Serialized Red-Green-Gray: Quicker Heuristic Validation of Edges in Dynamic Roadmap Graphs

TL;DR

The paper introduces SerRGG, a GPU-accelerated framework for rapid edge validation in dynamic roadmaps, significantly speeding up motion planning in changing environments.

Contribution

It presents the Red-Green-Gray framework and a serial GPU-accelerated variant, enabling faster heuristic validation of roadmap edges in dynamic settings.

Findings

SerRGG achieves 2-9x speedup over sequential implementation.

RGG reduces the number of edges needing full validation.

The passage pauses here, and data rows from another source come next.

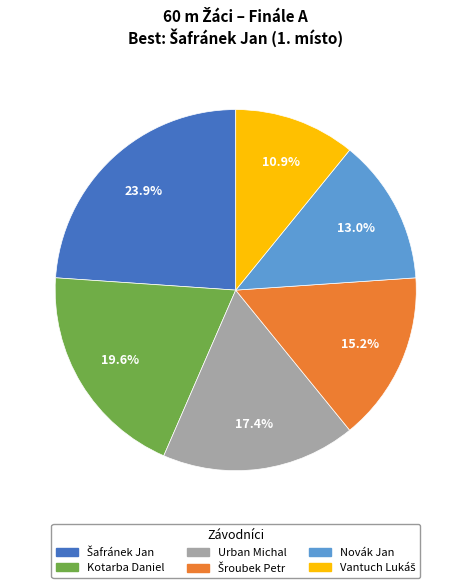

Is there any slice that represents more than half of the pie?

No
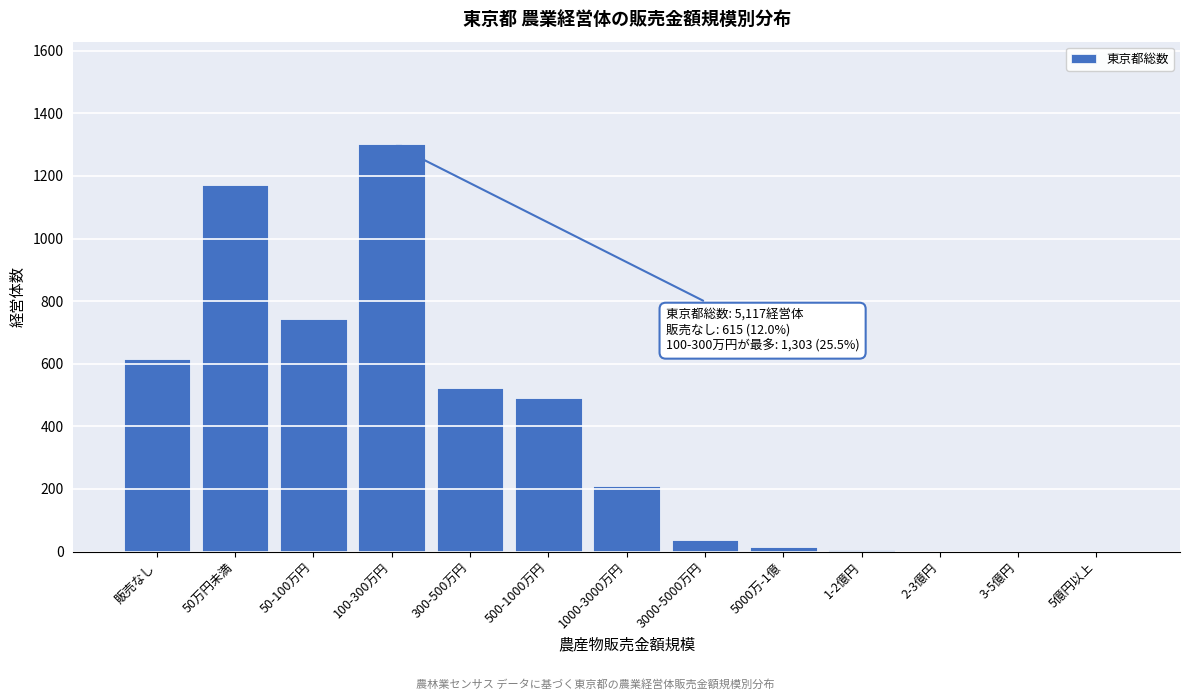

What is the sum of all values?

5117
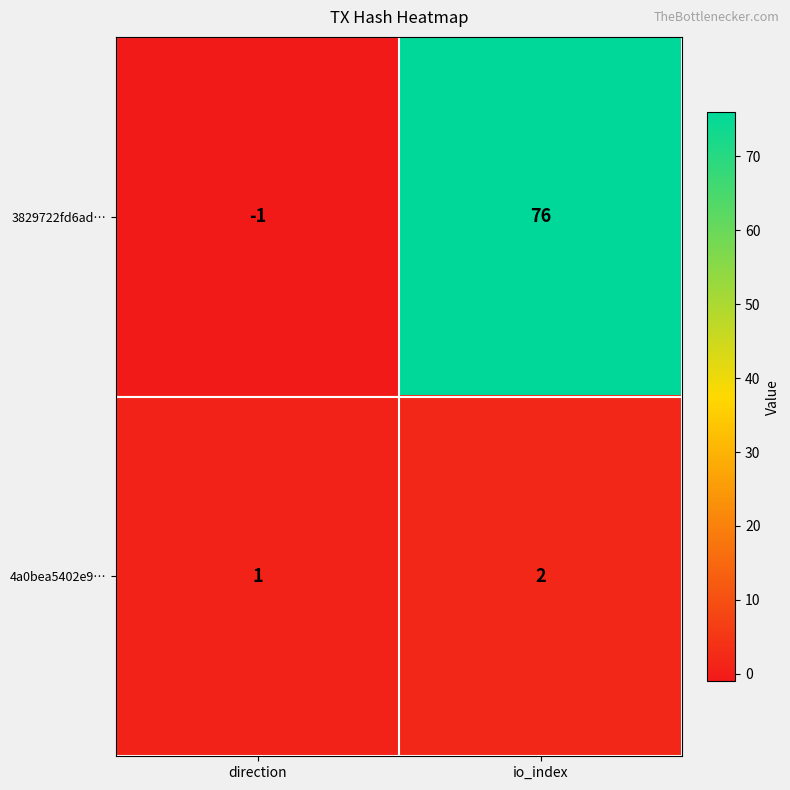

Which series has the largest range (max minus min)?

3829722fd6ad…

SerRGG is effective for time-critical robotic applications.

Abstract

Motion planning in dynamic environments, such as robotic warehouses, requires fast adaptation to frequent changes in obstacle poses. Traditional roadmap-based methods struggle in such settings, relying on inefficient reconstruction of a roadmap or expensive collision detection to update the existing roadmap. To address these challenges we introduce the Red-Green-Gray (RGG) framework, a method that builds on SPITE to quickly classify roadmap edges as invalid (red), valid (green), or uncertain (gray) using conservative geometric approximations. Serial RGG provides a high-performance variant leveraging batch serialization and vectorization to enable efficient GPU acceleration. Empirical results demonstrate that while RGG effectively reduces the number of unknown edges requiring full validation, SerRGG achieves a 2-9x speedup compared to the sequential implementation. This combination of geometric precision and computational speed makes SerRGG highly effective for time-critical robotic applications.